Ultima modifica: 12 Maggio 2020

LA MINISTRA DICE DI VOLER ELIMINARE LE “CLASSI POLLAIO” MA INTANTO IL MINISTERO TAGLIA LE CLASSI

il documento dei COBAS in allegato:

Da diverso tempo la Ministra Azzolina approfitta di ogni occasione pubblica per dichiarare la
propria contrarietà alle “ classi pollaio ” e la sua disponibilità a eliminarle.
Nell’attuale contesto emergenziale la situazione assume connotati ulteriormente preoccupanti,
derivanti dalla necessità ineliminabile di quel “distanziamento” che è considerato l’unico
presupposto sicuro per impedire il diffondersi del contagio da coronavirus.
Chiunque conosca le nostre scuole dovrebbe sapere che, nel migliore dei casi, l’ampiezza delle aule
– per i nuovi edifici e per attività normali – è parametrata sullo standard massimo di 1,96mq per
alunno/a (d.m. Lavori Pubblici del 18/12/1975) e per classi che erano al massimo di 25 alunni/e.
Sciaguratamente, abbiamo assistito nel tempo a un costante incremento del numero di alunni/e per
classe, che oggi potrebbero arrivare fino a 31 (d.i. sugli organici per l’a.s. 2019/2020) mentre,
ovviamente, le aule non sono state ampliate.
Ebbene, di fronte a questa situazione cosa ci sarebbe da fare? Se ci fosse un minimo di coerenza tra
ciò che si dice e quel che si fa, non dovrebbe essere difficile capirlo: diminuire il numero di
alunni/e per classe e reperire ulteriore personale e spazi per svolgere la didattica in presenza .

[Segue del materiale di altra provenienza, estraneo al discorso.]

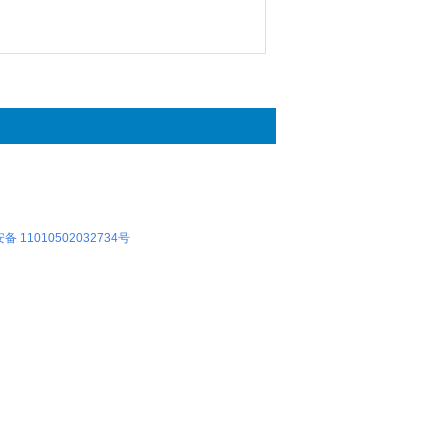
 11010502032734号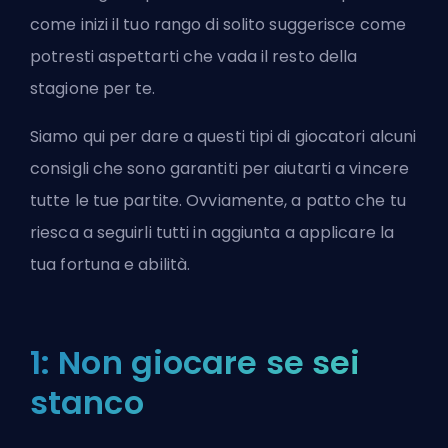
come inizi il tuo rango di solito suggerisce come
potresti aspettarti che vada il resto della
stagione per te.
Siamo qui per dare a questi tipi di giocatori alcuni
consigli che sono garantiti per aiutarti a vincere
tutte le tue partite. Ovviamente, a patto che tu
riesca a seguirli tutti in aggiunta a applicare la
tua fortuna e abilità.
1: Non giocare se sei
stanco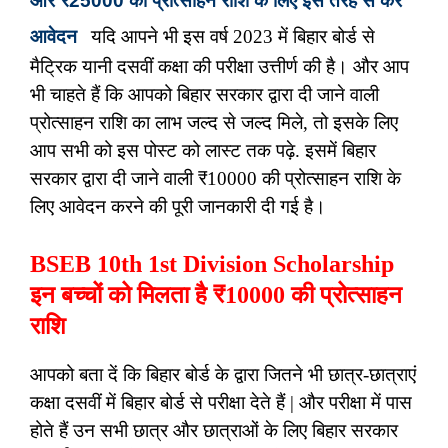
और ₹25000 की प्रोत्साहन राशि के लिए इस तरह से करें
आवेदन
यदि आपने भी इस वर्ष 2023 में बिहार बोर्ड से
मैट्रिक यानी दसवीं कक्षा की परीक्षा उत्तीर्ण की है। और आप
भी चाहते हैं कि आपको बिहार सरकार द्वारा दी जाने वाली
प्रोत्साहन राशि का लाभ जल्द से जल्द मिले, तो इसके लिए
आप सभी को इस पोस्ट को लास्ट तक पढ़े. इसमें बिहार
सरकार द्वारा दी जाने वाली ₹10000 की प्रोत्साहन राशि के
लिए आवेदन करने की पूरी जानकारी दी गई है।
BSEB 10th 1st Division Scholarship
इन बच्चों को मिलता है ₹10000 की प्रोत्साहन
राशि
आपको बता दें कि बिहार बोर्ड के द्वारा जितने भी छात्र-छात्राएं
कक्षा दसवीं में बिहार बोर्ड से परीक्षा देते हैं | और परीक्षा में पास
होते हैं उन सभी छात्र और छात्राओं के लिए बिहार सरकार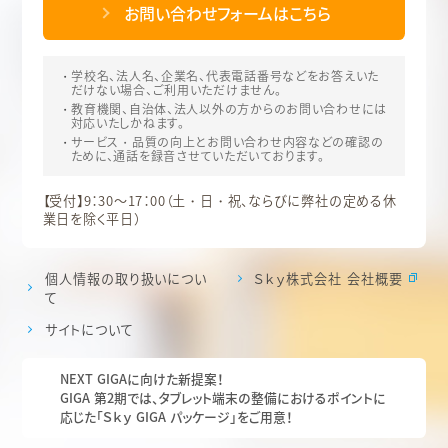
お問い合わせフォームはこちら
学校名、法人名、企業名、代表電話番号などをお答えいた
だけない場合、ご利用いただけません。
教育機関、自治体、法人以外の方からのお問い合わせには
対応いたしかねます。
サービス・品質の向上とお問い合わせ内容などの確認の
ために、通話を録音させていただいております。
【受付】9：30～17：00（土・日・祝、ならびに弊社の定める休
業日を除く平日）
個人情報の取り扱いについ
Ｓｋｙ株式会社 会社概要
て
サイトについて
NEXT GIGAに向けた新提案！
GIGA 第2期では、タブレット端末の整備におけるポイントに
応じた「Ｓｋｙ GIGA パッケージ」をご用意！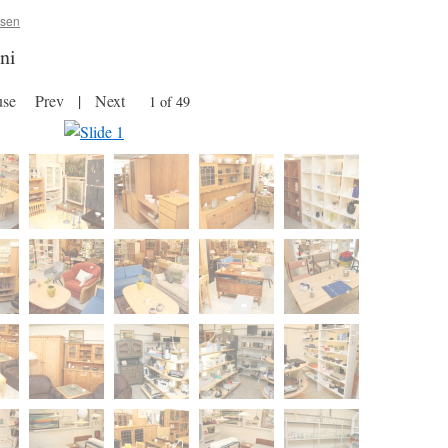
rsen
uni
use
Prev
|
Next
1 of 49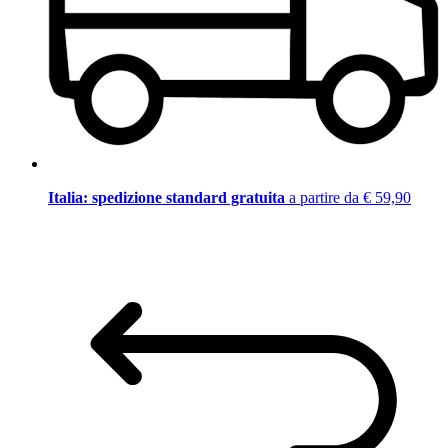
Italia: spedizione standard gratuita
a partire da € 59,90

Invece, le scuole stanno ricevendo in questi giorni comunicazioni dagli Ambiti Territoriali
provinciali (gli ex Provveditorati) aventi per oggetto: definizione organico di diritto a.s. 2020/21 –
allineamento dati alunni e classi , che nel linguaggio ministeriale significa: visto che non sono
previste ripetenze avrete un numero di classi inferiore a quello che era stato previsto nella fase
precedente alla pandemia.
Infatti, recitano queste comunicazioni: “tenuto conto che, in virtù del Decreto Legge n. 22 dell’8
aprile 2020, non sono previste ripetenze. […] È altresì necessario che le SS.LL. modifichino il
numero di classi da autorizzare per l’a.s. 2020-2021 in relazione alla consistenza numerica relativa
agli alunni come rideterminata” .
E visto che la formazione delle classi avrebbe dovuto anche tenere conto della “serie storica dei
tassi di non ammissione alla classe successiva” (art. 16, comma 1, lett. c. del d.P.R. n. 81/2009)

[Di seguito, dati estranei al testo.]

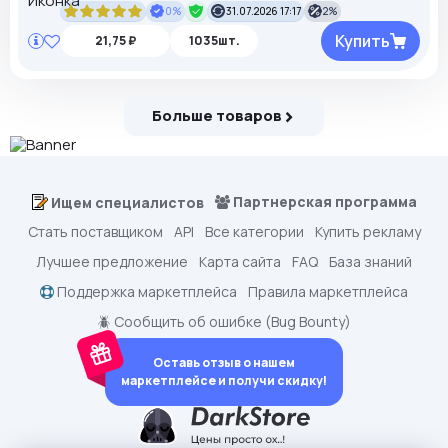
0%
31.07.2026 17:17
2%
Купить
21,75 ₽
1035шт.
Больше товаров
Партнерская программа
Ищем специалистов
Стать поставщиком
API
Все категории
Купить рекламу
Лучшее предложение
Карта сайта
FAQ
База знаний
Поддержка маркетплейса
Правила маркетплейса
🪲 Сообщить об ошибке (Bug Bounty)
Оставь отзыв о нашем
маркетплейсе и получи скидку!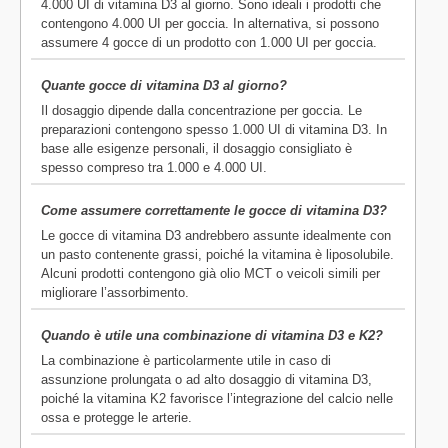
4.000 UI di vitamina D3 al giorno. Sono ideali i prodotti che
contengono 4.000 UI per goccia. In alternativa, si possono
assumere 4 gocce di un prodotto con 1.000 UI per goccia.
Quante gocce di vitamina D3 al giorno?
Il dosaggio dipende dalla concentrazione per goccia. Le
preparazioni contengono spesso 1.000 UI di vitamina D3. In
base alle esigenze personali, il dosaggio consigliato è
spesso compreso tra 1.000 e 4.000 UI.
Come assumere correttamente le gocce di vitamina D3?
Le gocce di vitamina D3 andrebbero assunte idealmente con
un pasto contenente grassi, poiché la vitamina è liposolubile.
Alcuni prodotti contengono già olio MCT o veicoli simili per
migliorare l’assorbimento.
Quando è utile una combinazione di vitamina D3 e K2?
La combinazione è particolarmente utile in caso di
assunzione prolungata o ad alto dosaggio di vitamina D3,
poiché la vitamina K2 favorisce l’integrazione del calcio nelle
ossa e protegge le arterie.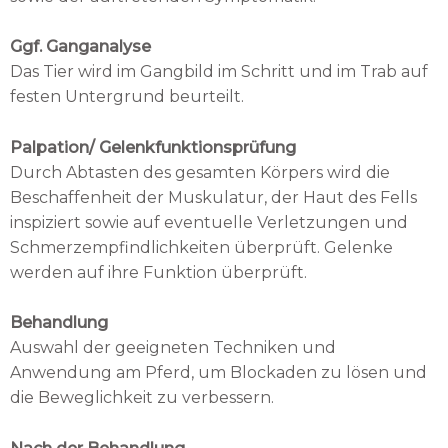
Ggf. Ganganalyse
Das Tier wird im Gangbild im Schritt und im Trab auf
festen Untergrund beurteilt.
Palpation/ Gelenkfunktionsprüfung
Durch Abtasten des gesamten Körpers wird die
Beschaffenheit der Muskulatur, der Haut des Fells
inspiziert sowie auf eventuelle Verletzungen und
Schmerzempfindlichkeiten überprüft. Gelenke
werden auf ihre Funktion überprüft.
Behandlung
Auswahl der geeigneten Techniken und
Anwendung am Pferd, um Blockaden zu lösen und
die Beweglichkeit zu verbessern.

risulta evidente – come per altro già minacciato dai Provveditorati attraverso canali diretti – che
salteranno molte prime classi della scuola secondaria di I e II grado.
Quindi, invece di consentire la ripartenza della didattica in presenza a settembre con aule meno
affollate il Ministero preferisce approfittare dell’occasione per ridurre classi e organici e, nel
frattempo, carica su docenti e ATA tutte le difficoltà legate al recupero delle attività che in
quest’anno scolastico non si sono potute svolgere per effetto dell’attuale sospensione.

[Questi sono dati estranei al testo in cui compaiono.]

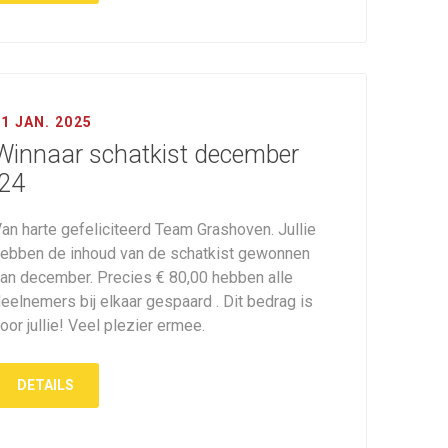
01 JAN. 2025
Winnaar schatkist december
'24
an harte gefeliciteerd Team Grashoven. Jullie
ebben de inhoud van de schatkist gewonnen
an december. Precies € 80,00 hebben alle
eelnemers bij elkaar gespaard . Dit bedrag is
oor jullie! Veel plezier ermee.
DETAILS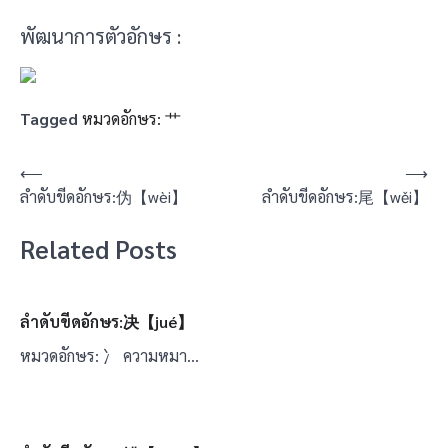
พัฒนาการตัวอักษร :
Tagged
หมวดอักษร: 艹
แนะแนว
⟵
⟶
ลำดับขีดอักษร:伪【wèi】
ลำดับขีดอักษร:尾【wěi】
เรื่อง
Related Posts
ลำดับขีดอักษร:决【jué】
หมวดอักษร: 冫 ความหมา…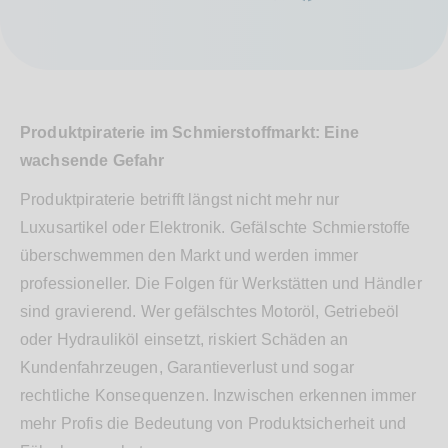
Produktpiraterie im Schmierstoffmarkt: Eine
wachsende Gefahr
Produktpiraterie betrifft längst nicht mehr nur
Luxusartikel oder Elektronik. Gefälschte Schmierstoffe
überschwemmen den Markt und werden immer
professioneller. Die Folgen für Werkstätten und Händler
sind gravierend. Wer gefälschtes Motoröl, Getriebeöl
oder Hydrauliköl einsetzt, riskiert Schäden an
Kundenfahrzeugen, Garantieverlust und sogar
rechtliche Konsequenzen. Inzwischen erkennen immer
mehr Profis die Bedeutung von Produktsicherheit und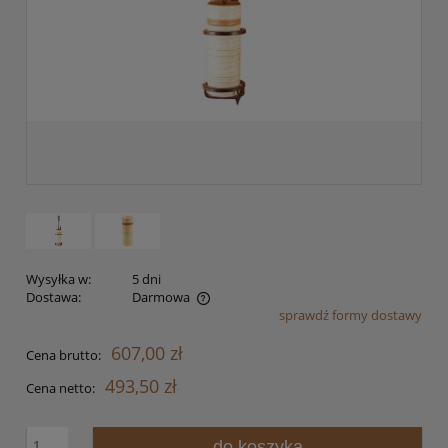
Wysyłka w:
5 dni
Dostawa:
Darmowa
sprawdź formy dostawy
Cena nie zawiera ewentualnych kosztów płatności
607,00 zł
Cena brutto:
493,50 zł
Cena netto:
do koszyka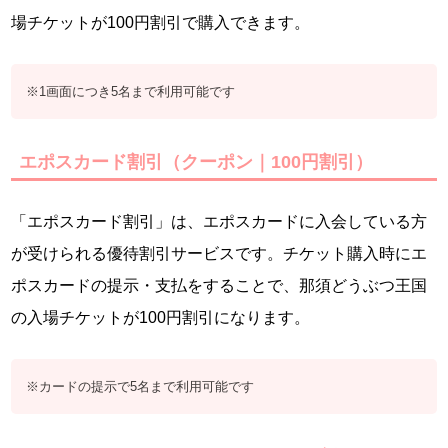
場チケットが100円割引で購入できます。
※1画面につき5名まで利用可能です
エポスカード割引（クーポン｜100円割引）
「エポスカード割引」は、エポスカードに入会している方
が受けられる優待割引サービスです。チケット購入時にエ
ポスカードの提示・支払をすることで、那須どうぶつ王国
の入場チケットが100円割引になります。
※カードの提示で5名まで利用可能です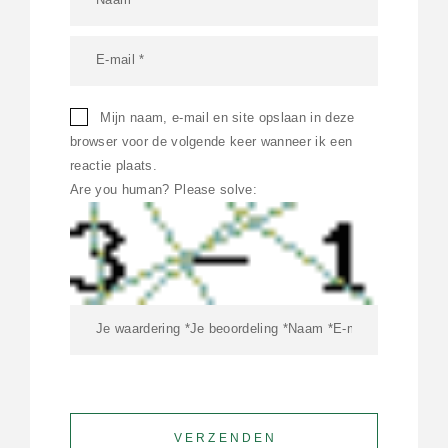
Mijn naam, e-mail en site opslaan in deze
browser voor de volgende keer wanneer ik een
reactie plaats.
Are you human? Please solve:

Piuttosto che pensare soltanto a finanziare DaD e attrezzature digitali, costringendo docenti e
famiglie a supplire a quanto il Ministero non vuole fare, è necessario ridurre il numero di
alunni/e per classe, incrementare l’organico docente e ATA e avviare interventi urgenti di
edilizia scolastica sia per ristrutturare l’esistente sia per reperire nuovi spazi .
BASTA PROPAGANDA! LA SCUOLA, COME LA SANITÀ, DOPO ANNI DI TAGLI
MILIARDARI, HA BISOGNO DI UN FINANZIAMENTO STRAORDINARIO.